Thirdly, housing policy must deliver a spectrum of support options for different parts of the housing market. By encouraging market-based solutions for housing provision in so-called ‘gap markets’ and for self-help initiatives, state resources can be freed up to service the poorest and most vulnerable. Differentiated housing lists will also allow DA governments to meet the needs of specific beneficiary groups through the appropriate mix of fully-subsidised housing, self-help initiatives, in-situ upgrades, site-and-service schemes and social housing. The use of flexible subsidies will allow users more choice in the manner in which their housing needs are being met.

In addition, we believe that there can make be much faster progress in addressing the housing backlog if we allow the private sector greater scope to become involved and to develop innovative models for housing delivery and affordable integrated housing developments.

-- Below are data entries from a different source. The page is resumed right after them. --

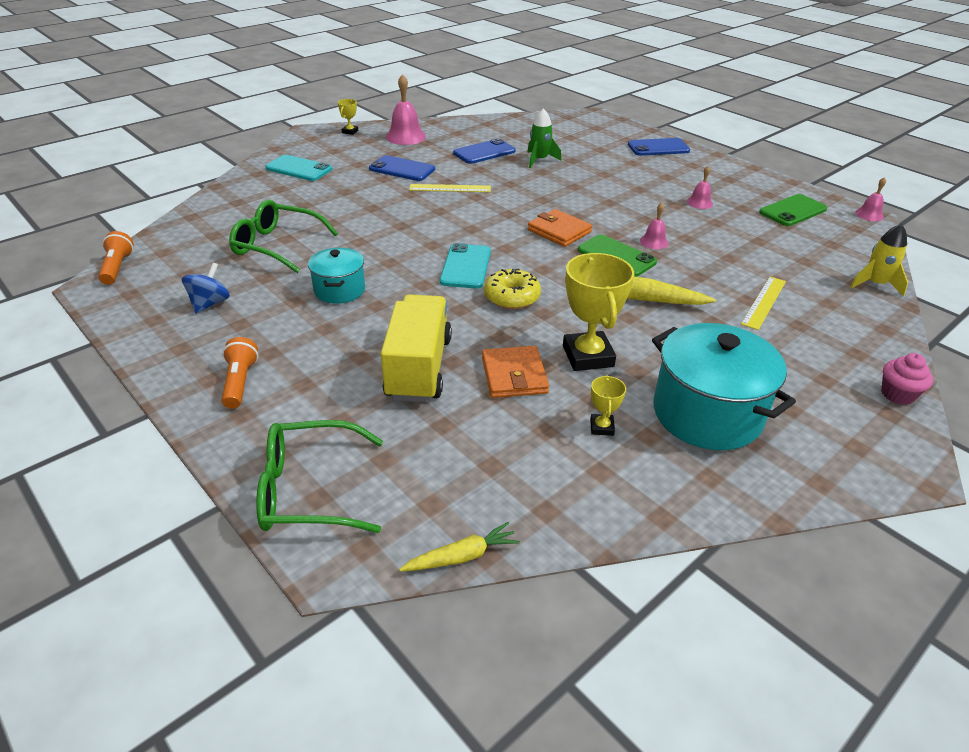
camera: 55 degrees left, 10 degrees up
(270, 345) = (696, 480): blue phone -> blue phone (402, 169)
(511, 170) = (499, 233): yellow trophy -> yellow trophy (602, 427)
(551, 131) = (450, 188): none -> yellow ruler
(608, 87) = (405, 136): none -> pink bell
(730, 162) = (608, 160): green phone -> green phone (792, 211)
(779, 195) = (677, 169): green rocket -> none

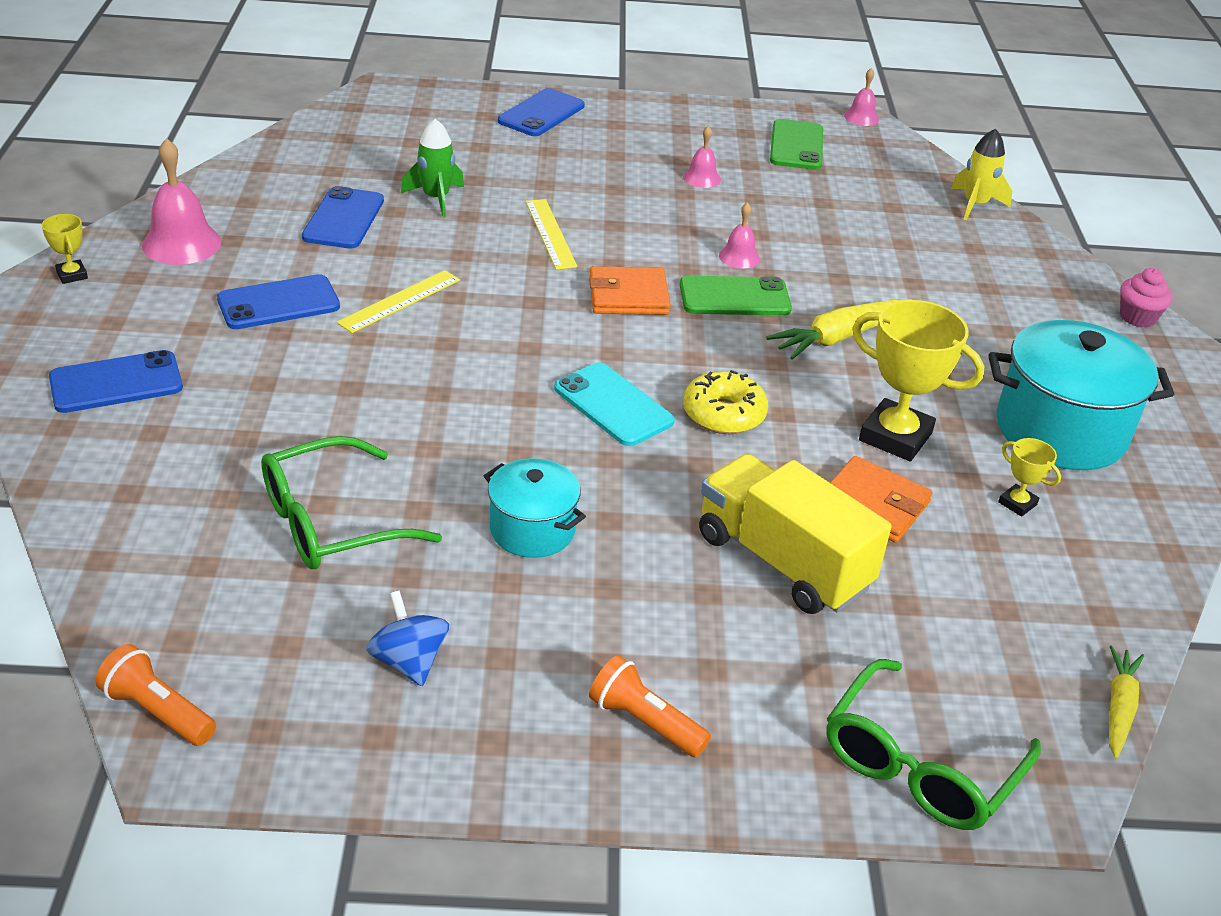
camera: 50 degrees left, 0 degrees up
(299, 169) = (116, 383): turquoise phone -> blue phone
(764, 302) = (930, 278): yellow ruler -> yellow ruler (550, 233)

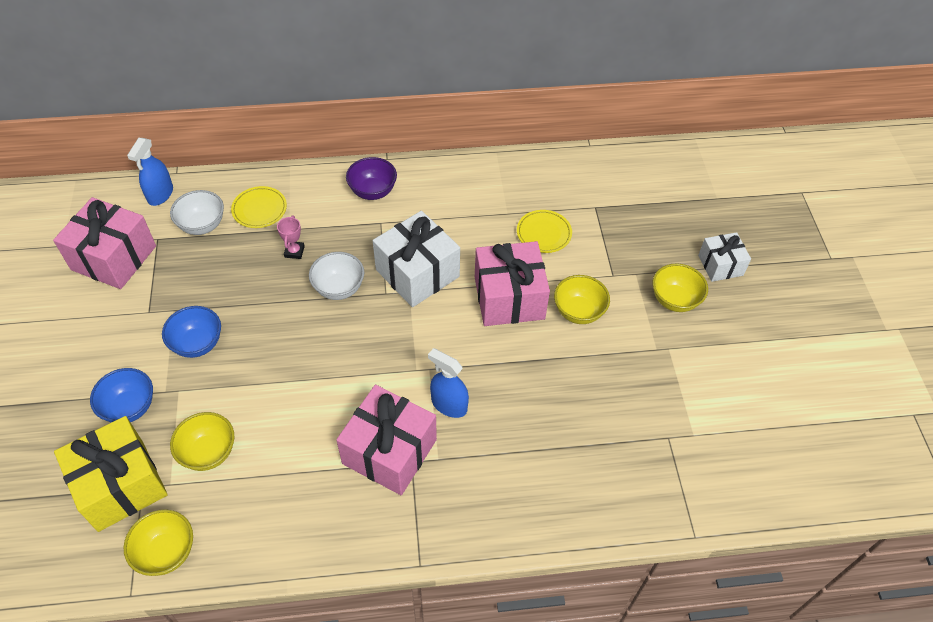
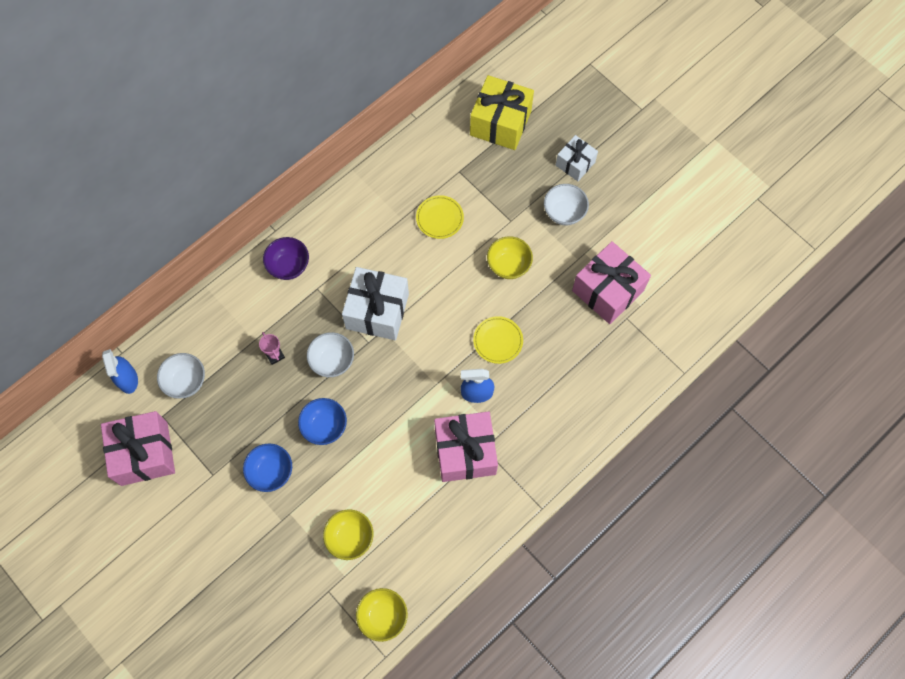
camera: 35 degrees left, 15 degrees up
(120, 485) = (313, 600): yellow gift -> yellow gift (500, 123)
(130, 407) = (268, 548): blue bowl -> blue bowl (325, 427)
(259, 209) = (217, 339): yellow plate -> yellow plate (498, 341)
(509, 298) = (455, 287): pink gift -> pink gift (607, 290)
(674, 300) = (564, 213): yellow bowl -> white bowl

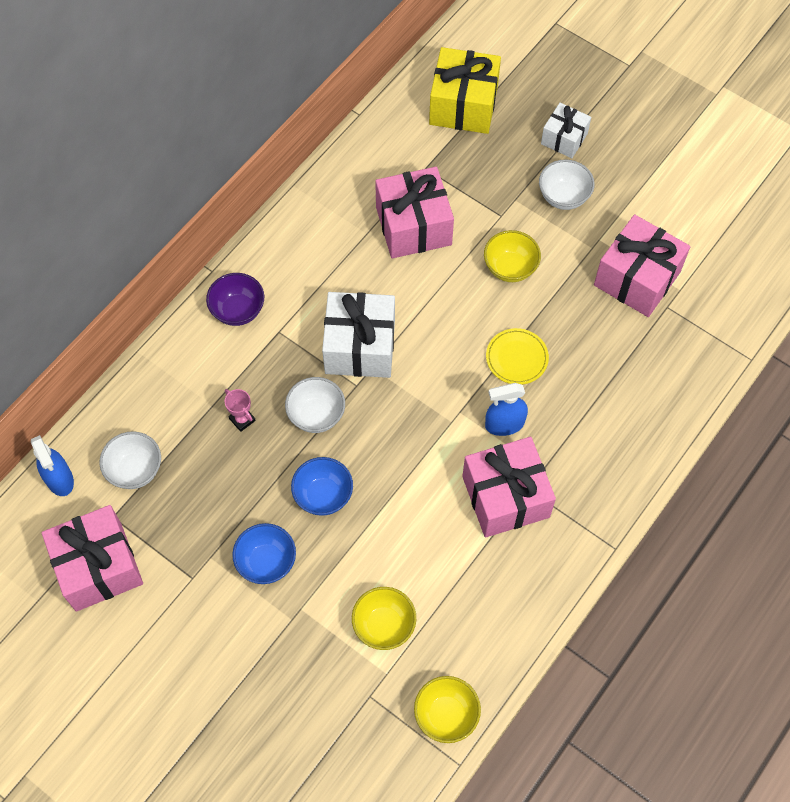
camera: 10 degrees left, 5 degrees down
(439, 218) = (413, 226): yellow plate -> pink gift

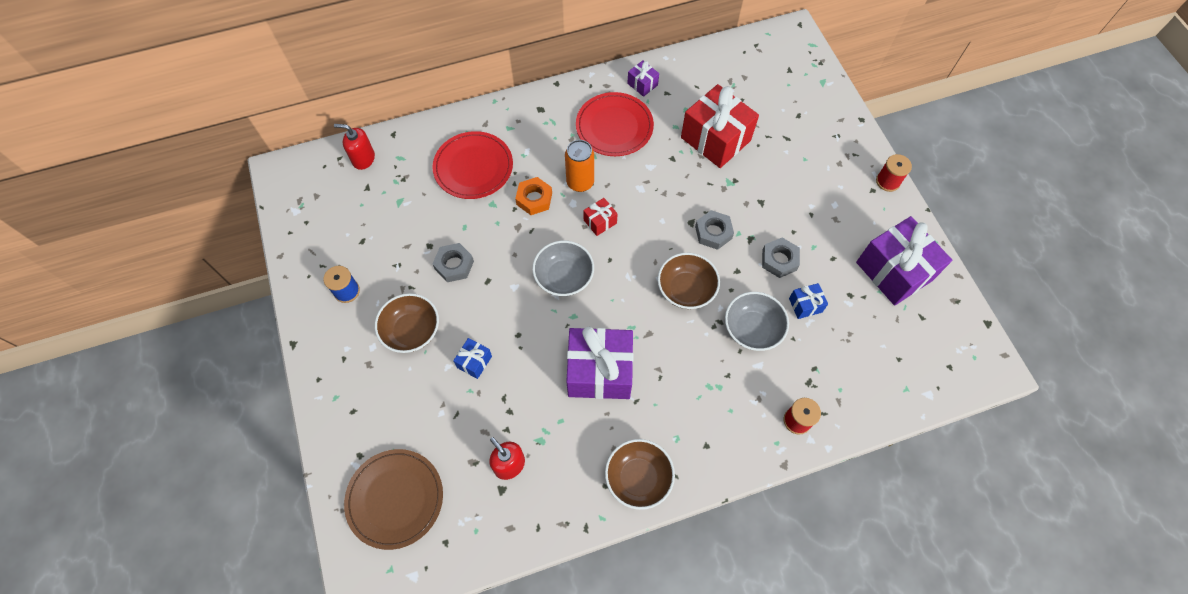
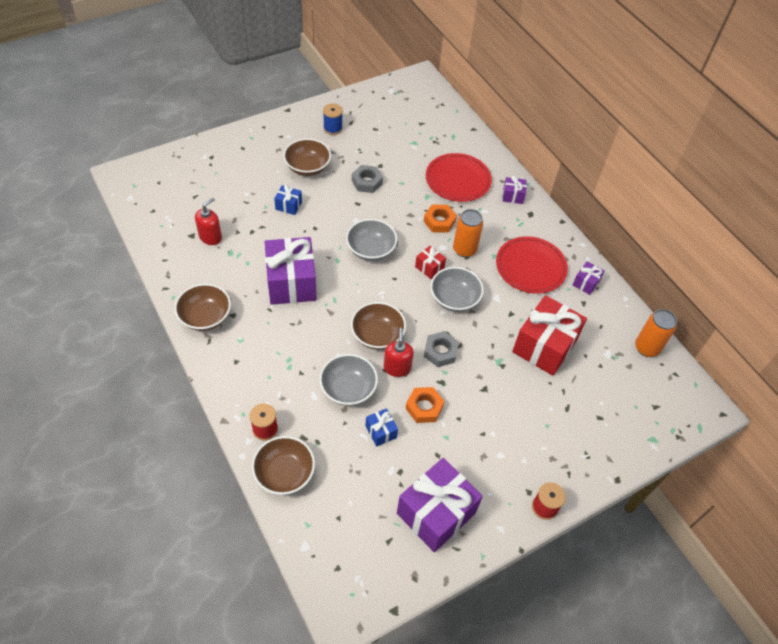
camera: 75 degrees right, 10 degrees down
(363, 159) = (445, 117): red soap dispenser -> red soap dispenser (397, 367)
(395, 499) = (182, 180): brown plate -> none
(510, 119) = (513, 196): none -> purple gift
(647, 206) = (454, 299): none -> grey bowl
(725, 58) = (646, 348): none -> orange can
(779, 260) = (424, 407): grey nut -> orange nut
(850, 405) = (284, 473): none -> brown bowl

For the DA, the ‘progressive realisation of adequate shelter’ hinges on:

  • Achieving higher levels of economic growth to increase fiscal space, decrease unemployment and reduce the household indebtedness which currently constrains housing options;
  • The removal of legal, administrative, operational and financial obstacles that currently impede access (including the failure to provide title deeds for state-subsidised housing);
  • The effective provision of important social and economic goods such as land, water, sanitation and other key services;
  • Effective partnership with the private sector; and
  • A continued search for new, innovative housing models, building technologies, funding structures and community participation initiatives to keep improving the quality, affordability and flexibility of housing options in South Africa.